▶ Task objective
The result should be an exact copy of the entries that follow, with no pictures included.

Collected data
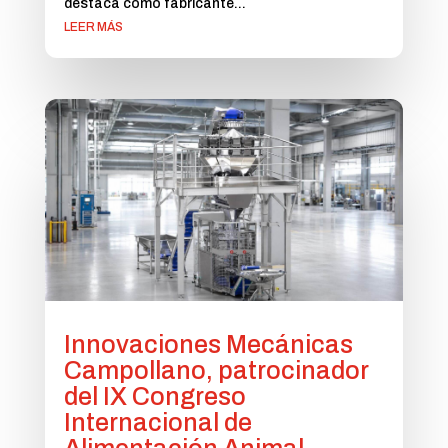
destaca como fabricante...
LEER MÁS
Innovaciones Mecánicas
Campollano, patrocinador
del IX Congreso
Internacional de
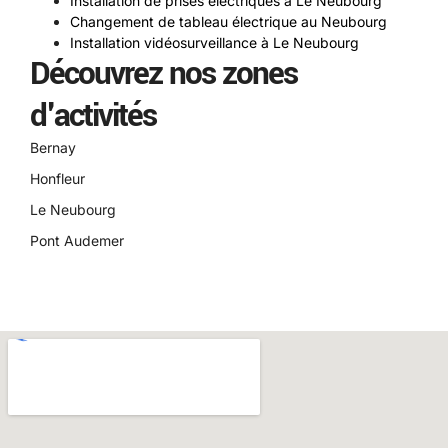
Installation de prises électriques à Le Neubourg
Changement de tableau électrique au Neubourg
Installation vidéosurveillance à Le Neubourg
Découvrez nos zones
d'activités
Bernay
Honfleur
Le Neubourg
Pont Audemer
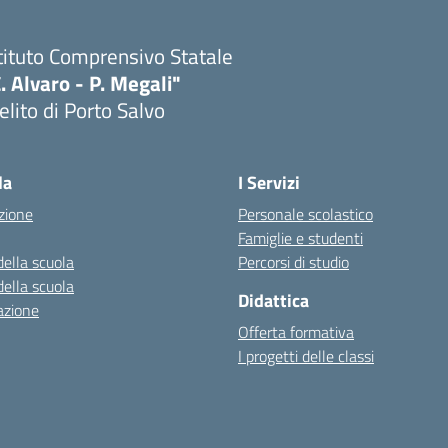
tituto Comprensivo Statale
. Alvaro - P. Megali"
lito di Porto Salvo
Visita la pagina iniziale della scuola
la
I Servizi
zione
Personale scolastico
Famiglie e studenti
della scuola
Percorsi di studio
della scuola
Didattica
azione
Offerta formativa
I progetti delle classi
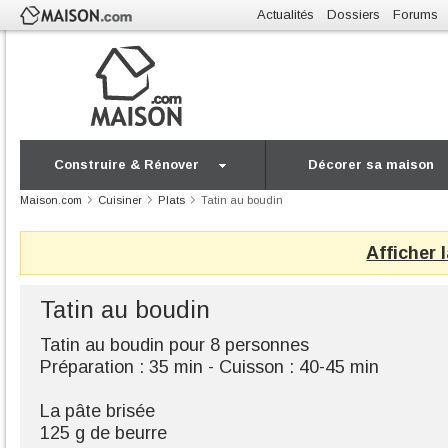
Actualités
Dossiers
Forums
Construire & Rénover
Décorer sa maison
Maison.com
Cuisiner
Plats
Tatin au boudin
Afficher 
Tatin au boudin
Tatin au boudin pour 8 personnes
Préparation : 35 min - Cuisson : 40-45 min
La pâte brisée
125 g de beurre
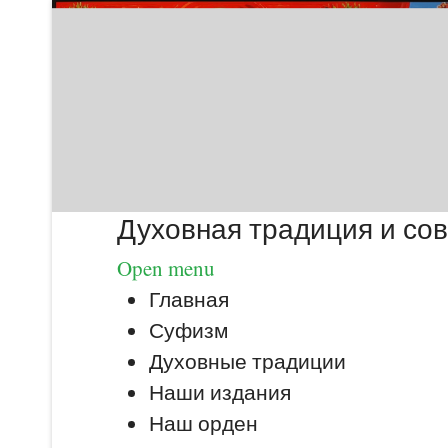
Духовная традиция и со
Open menu
Главная
Суфизм
Духовные традиции
Наши издания
Наш орден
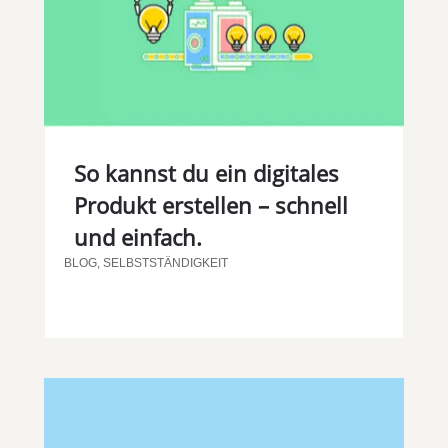
So kannst du ein digitales
Produkt erstellen – schnell
und einfach.
BLOG
,
SELBSTSTÄNDIGKEIT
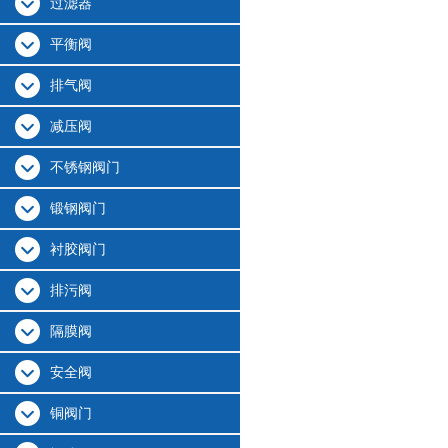
过滤器
平衡阀
排气阀
减压阀
不锈钢阀门
锻钢阀门
衬胶阀门
排污阀
隔膜阀
安全阀
铜阀门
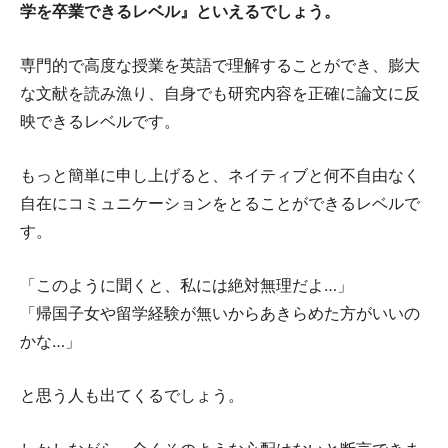
学を卒業できるレベル』といえるでしょう。
専門的で高度な授業を英語で理解することができ、膨大
な文献を読み漁り、自身でも研究内容を正確に論文に反
映できるレベルです。
もっと簡単に申し上げると、ネイティブと何不自由なく
自在にコミュニケーションをとることができるレベルで
す。
「このように聞くと、私には絶対無理だよ…」
「帰国子女や留学経験が無いからあきらめた方がいいの
かな…」
と思う人も出てくるでしょう。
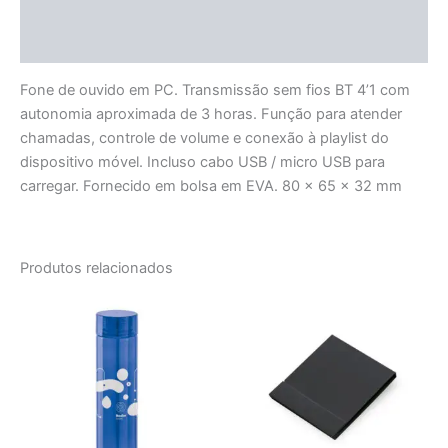
Informação adicional
Avaliações (0)
Fone de ouvido em PC. Transmissão sem fios BT 4’1 com
autonomia aproximada de 3 horas. Função para atender
chamadas, controle de volume e conexão à playlist do
dispositivo móvel. Incluso cabo USB / micro USB para
carregar. Fornecido em bolsa em EVA. 80 x 65 x 32 mm
Produtos relacionados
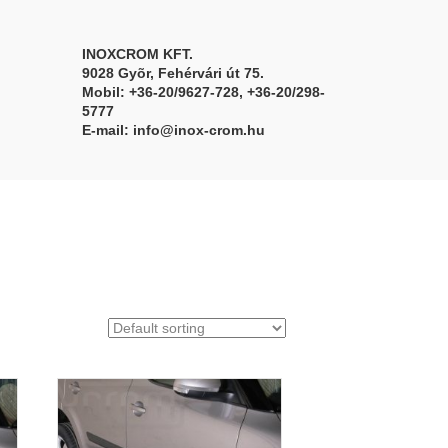
INOXCROM KFT.
9028 Gyõr, Fehérvári út 75.
Mobil: +36-20/9627-728, +36-20/298-
5777
E-mail:
info@inox-crom.hu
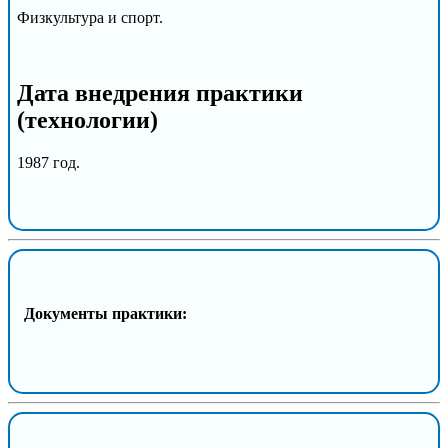
Физкультура и спорт.
Дата внедрения практики
(технологии)
1987 год.
Документы практики:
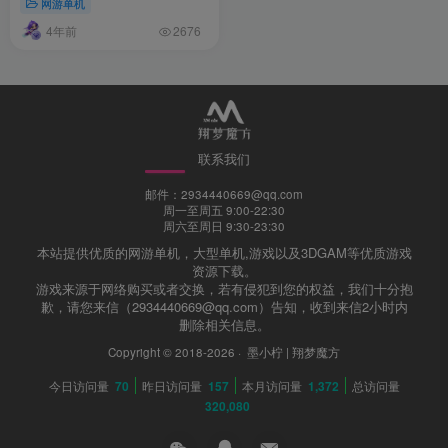
网游单机
4年前
2676
联系我们
邮件：2934440669@qq.com
周一至周五 9:00-22:30
周六至周日 9:30-23:30
本站提供优质的网游单机，大型单机,游戏以及3DGAM等优质游戏
资源下载。
游戏来源于网络购买或者交换，若有侵犯到您的权益，我们十分抱
歉，请您来信（2934440669@qq.com）告知，收到来信2小时内
删除相关信息。
Copyright © 2018-2026 ·
墨小柠 | 翔梦魔方
今日访问量
70
昨日访问量
157
本月访问量
1,372
总访问量
320,080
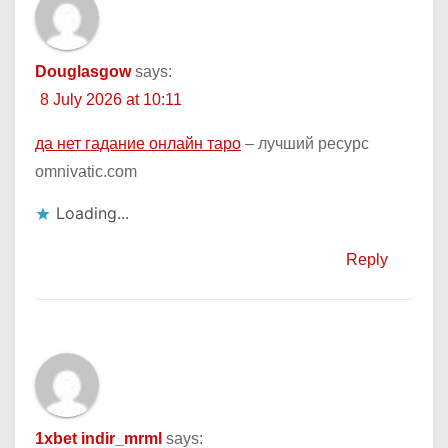
Douglasgow
says:
8 July 2026 at 10:11
да нет гадание онлайн таро
– лучший ресурс
omnivatic.com
Loading...
Reply
1xbet indir_mrml
says:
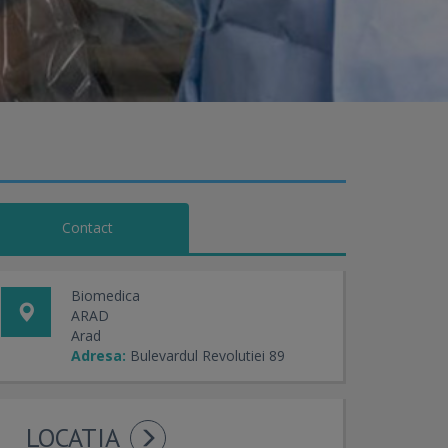
Contact
Biomedica
ARAD
Arad
Adresa:
Bulevardul Revolutiei 89
LOCATIA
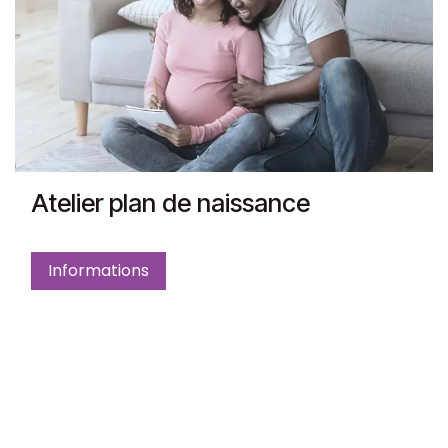
Atelier plan de naissance
Informations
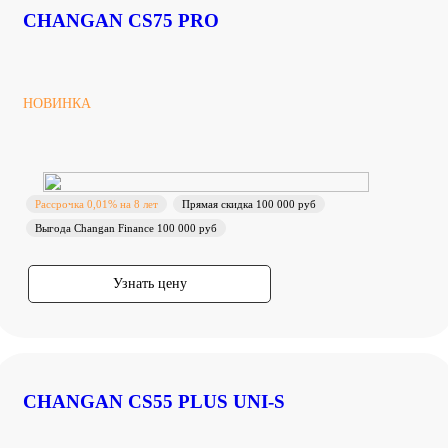
CHANGAN CS75 PRO
НОВИНКА
Рассрочка 0,01% на 8 лет
Прямая скидка 100 000 руб
Выгода Changan Finance 100 000 руб
Узнать цену
CHANGAN CS55 PLUS UNI-S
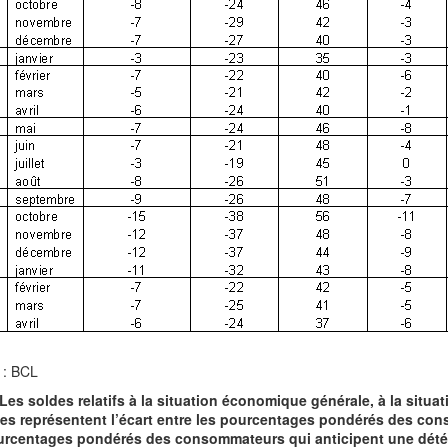
 : BCL
 Les soldes relatifs à la situation économique générale, à la situat
s représentent l’écart entre les pourcentages pondérés des cons
urcentages pondérés des consommateurs qui anticipent une détér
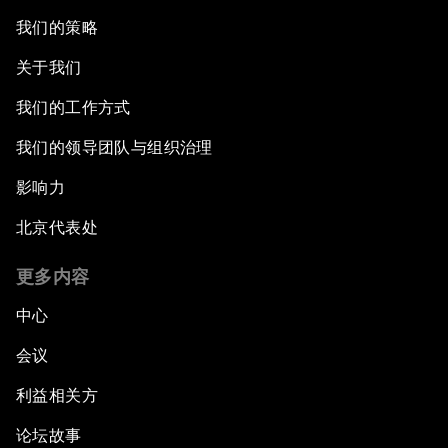
我们的策略
关于我们
我们的工作方式
我们的领导团队与组织治理
影响力
北京代表处
更多内容
中心
会议
利益相关方
论坛故事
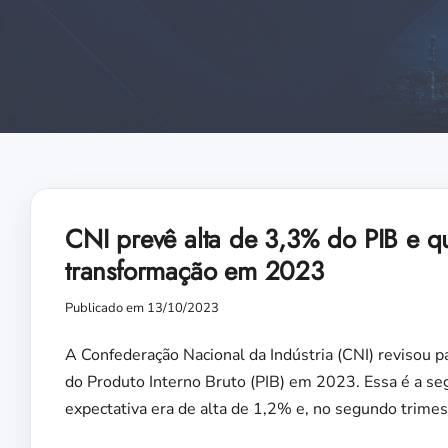
CNI prevê alta de 3,3% do PIB e q
transformação em 2023
Publicado em 13/10/2023
A Confederação Nacional da Indústria (CNI) revisou 
do Produto Interno Bruto (PIB) em 2023. Essa é a seg
expectativa era de alta de 1,2% e, no segundo trimes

▶ Output of the exercise
destaca como fabricante...
LEER MÁS
Innovaciones Mecánicas
Campollano, patrocinador
del IX Congreso
Internacional de
Installation de prises électriques à Le Neubourg
Changement de tableau électrique au Neubourg
Installation vidéosurveillance à Le Neubourg
Découvrez nos zones
d'activités
Bernay
Honfleur
Le Neubourg
Pont Audemer
tituto Comprensivo Statale
. Alvaro - P. Megali"
lito di Porto Salvo
Visita la pagina iniziale della scuola
la
I Servizi
zione
Personale scolastico
Famiglie e studenti
della scuola
Percorsi di studio
della scuola
Didattica
azione
Offerta formativa
I progetti delle classi
Actualités
Dossiers
Forums
Construire & Rénover
Décorer sa maison
Maison.com
Cuisiner
Plats
Tatin au boudin
Afficher 
Tatin au boudin
Tatin au boudin pour 8 personnes
Préparation : 35 min - Cuisson : 40-45 min
La pâte brisée
125 g de beurre
Духовная традиция и со
Open menu
Главная
Суфизм
Духовные традиции
Наши издания
Наш орден
So kannst du ein digitales
Produkt erstellen – schnell
und einfach.
BLOG
,
SELBSTSTÄNDIGKEIT
过滤器
平衡阀
排气阀
减压阀
不锈钢阀门
锻钢阀门
衬胶阀门
排污阀
隔膜阀
安全阀
铜阀门
学を卒業できるレベル』といえるでしょう。
専門的で高度な授業を英語で理解することができ、膨大
な文献を読み漁り、自身でも研究内容を正確に論文に反
映できるレベルです。
もっと簡単に申し上げると、ネイティブと何不自由なく
自在にコミュニケーションをとることができるレベルで
す。
「このように聞くと、私には絶対無理だよ…」
「帰国子女や留学経験が無いからあきらめた方がいいの
かな…」
と思う人も出てくるでしょう。
Informação adicional
Avaliações (0)
Fone de ouvido em PC. Transmissão sem fios BT 4’1 com
autonomia aproximada de 3 horas. Função para atender
chamadas, controle de volume e conexão à playlist do
dispositivo móvel. Incluso cabo USB / micro USB para
carregar. Fornecido em bolsa em EVA. 80 x 65 x 32 mm
Produtos relacionados
INOXCROM KFT.
9028 Gyõr, Fehérvári út 75.
Mobil: +36-20/9627-728, +36-20/298-
5777
E-mail:
info@inox-crom.hu
Физкультура и спорт.
Дата внедрения практики
(технологии)
1987 год.
Документы практики:
网游单机
4年前
2676
联系我们
邮件：2934440669@qq.com
周一至周五 9:00-22:30
周六至周日 9:30-23:30
本站提供优质的网游单机，大型单机,游戏以及3DGAM等优质游戏
资源下载。
游戏来源于网络购买或者交换，若有侵犯到您的权益，我们十分抱
歉，请您来信（2934440669@qq.com）告知，收到来信2小时内
删除相关信息。
Copyright © 2018-2026 ·
墨小柠 | 翔梦魔方
今日访问量
70
昨日访问量
157
本月访问量
1,372
总访问量
320,080
Douglasgow
says:
8 July 2026 at 10:11
да нет гадание онлайн таро
– лучший ресурс
omnivatic.com
Loading...
Reply
1xbet indir_mrml
says:
Contact
Biomedica
ARAD
Arad
Adresa:
Bulevardul Revolutiei 89
LOCATIA
Atelier plan de naissance
Informations
CHANGAN CS75 PRO
НОВИНКА
Рассрочка 0,01% на 8 лет
Прямая скидка 100 000 руб
Выгода Changan Finance 100 000 руб
Узнать цену
CHANGAN CS55 PLUS UNI-S
 : BCL
 Les soldes relatifs à la situation économique générale, à la situat
s représentent l’écart entre les pourcentages pondérés des cons
urcentages pondérés des consommateurs qui anticipent une détér
我们的策略
关于我们
我们的工作方式
我们的领导团队与组织治理
影响力
北京代表处
更多内容
中心
会议
利益相关方
论坛故事
CNI prevê alta de 3,3% do PIB e q
transformação em 2023
Publicado em 13/10/2023
A Confederação Nacional da Indústria (CNI) revisou 
do Produto Interno Bruto (PIB) em 2023. Essa é a seg
expectativa era de alta de 1,2% e, no segundo trimes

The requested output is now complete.